I’m planning to start two research projects on model splintering/​reward generalisation and learning the preferences of irrational agents.

Within those projects, I’m aiming to work on subprojects that are:

  1. Posed in terms that are familiar to conventional ML;

  2. interesting to solve from the conventional ML perspective;

  3. and whose solutions can be extended to the big issues in AI safety.

The point is not just to solve the sub-problems, but to solve them in ways that generalise or point to a general solution.

The aim is to iterate and improve fast on these ideas before implementing them. Because of that, these posts should be considered dynamic and prone to be re-edited, potentially often. Suggestions and modifications of the design are valuable and may get included in the top post.

Force model use and then detect it

Parent project: this is a subproject of the value learning project.

Background

I’ve seen human values residing, at least in part, in our mental models. We have a mental model of what might happen in the world, and we grade these outcomes as good or bad. In order to learn what humans value, the AI needs to be able to access the mental models underlying our thought processes.

Before starting on humans, with our messy brains, it might be better to start on artificial agents, especially neural-net based ones that superficially resemble ourselves.

The problem is that deep learning RL agents are generally model-free.

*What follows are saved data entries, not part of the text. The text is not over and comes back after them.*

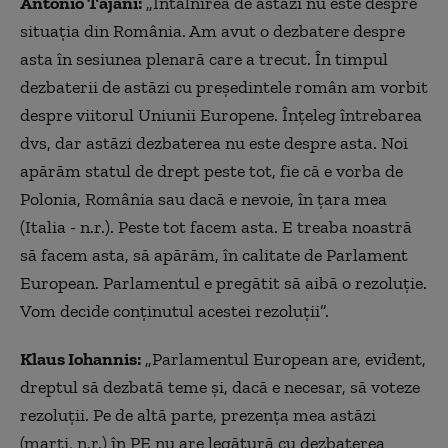
Antonio Tajani:
„Întâlnirea de astăzi nu este despre
situația din România. Am avut o dezbatere despre
asta în sesiunea plenară care a trecut. În timpul
dezbaterii de astăzi cu președintele român am vorbit
despre viitorul Uniunii Europene. Înțeleg întrebarea
dvs, dar astăzi dezbaterea nu este despre asta. Noi
apărăm statul de drept peste tot, fie că e vorba de
Polonia, România sau dacă e nevoie, în țara mea
(Italia - n.r.). Peste tot facem asta. E treaba noastră
să facem asta, să apărăm, în calitate de Parlament
European. Parlamentul e pregătit să aibă o rezoluție.
Vom decide conținutul acestei rezoluții”.
Klaus Iohannis:
„Parlamentul European are, evident,
dreptul să dezbată teme şi, dacă e necesar, să voteze
rezoluţii. Pe de altă parte, prezenţa mea astăzi
(marţi, n.r.) în PE nu are legătură cu dezbaterea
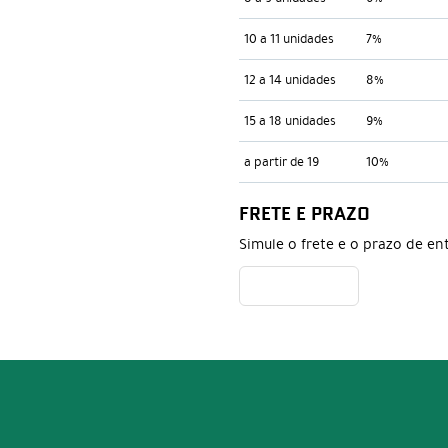
10 a 11 unidades
7%
12 a 14 unidades
8%
15 a 18 unidades
9%
a partir de 19
10%
FRETE E PRAZO
Simule o frete e o prazo de en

Or, when they are model-based, they are generally constructed with a model explicitly, so that identifying their model is as simple as saying “the model is in this sub-module, the one labelled ‘model’.”

Setup

The idea here is to force a neural net to construct a model within itself—a model that we can somewhat understand.

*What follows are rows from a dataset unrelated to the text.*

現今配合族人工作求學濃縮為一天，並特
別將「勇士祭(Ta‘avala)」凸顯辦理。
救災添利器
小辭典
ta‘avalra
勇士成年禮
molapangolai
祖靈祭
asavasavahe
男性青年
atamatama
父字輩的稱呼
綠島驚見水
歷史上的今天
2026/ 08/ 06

I can think of several ways of doing that. We could get a traditional deep learning agent that performs on a game. But we might also force it to answer questions about various aspects of the game, identifying the values of certain features we have specified in advance (“how many spaceships are there on the screen currently?”). We can then use multi-objective optimisation with a strong simplicity prior/​regulariser. This may force the agent to use the categories it has constructed to answer the questions, in order to play the game.

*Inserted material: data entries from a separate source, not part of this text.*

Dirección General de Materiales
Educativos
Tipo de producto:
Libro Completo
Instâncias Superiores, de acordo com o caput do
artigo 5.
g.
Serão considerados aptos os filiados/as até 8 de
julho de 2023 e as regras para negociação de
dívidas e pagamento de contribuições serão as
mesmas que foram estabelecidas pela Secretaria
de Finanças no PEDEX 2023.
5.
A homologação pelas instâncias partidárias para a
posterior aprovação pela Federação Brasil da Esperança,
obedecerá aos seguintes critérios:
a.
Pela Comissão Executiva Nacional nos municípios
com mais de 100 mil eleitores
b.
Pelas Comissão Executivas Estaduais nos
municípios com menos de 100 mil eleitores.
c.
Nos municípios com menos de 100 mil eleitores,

Or we could be more direct. We could, for instance, have the neural net pass on instructions or advice to another entity that actually plays the game. The neural net sees the game state, but the other entity can only react in terms of the features we’ve laid down. So the neural net has to translate the game state into the features (this superficially looks like an autoencoder; those might be another way of achieving the aim).

Ideally, we may discover ways of forcing an agent to use a model without specifying the model ourselves; some approaches to transfer learning may work here, and it’s possible that GPT-3 and other transformer-based architectures already generate something that could be called an “internal model”.

Then, we go looking for that model within the agent. Here the idea is to use something like the OpenAI microscope. That approach allows people to visualise what each neuron in an image classifier is reacting to, and how the classifier is doing its job. Similarly, we’d want to identify where the model resides, how it’s encoded and accessed, and similar questions. We can then modify the agent’s architecture to test if these characteristics are general, or particular to the agent’s specific design.

Research aims

  1. See how feasible it is to force a neural net based RL agent to construct mental models.

  2. See how easy it is to identify these mental models within the neural net, and what characteristics they have (are they spread out, are they tightly localised, how stable are they, do they get reused for other purposes?).

  3. See how the results of the first two aims might lead to more research, or might be applied to AI-human interactions directly.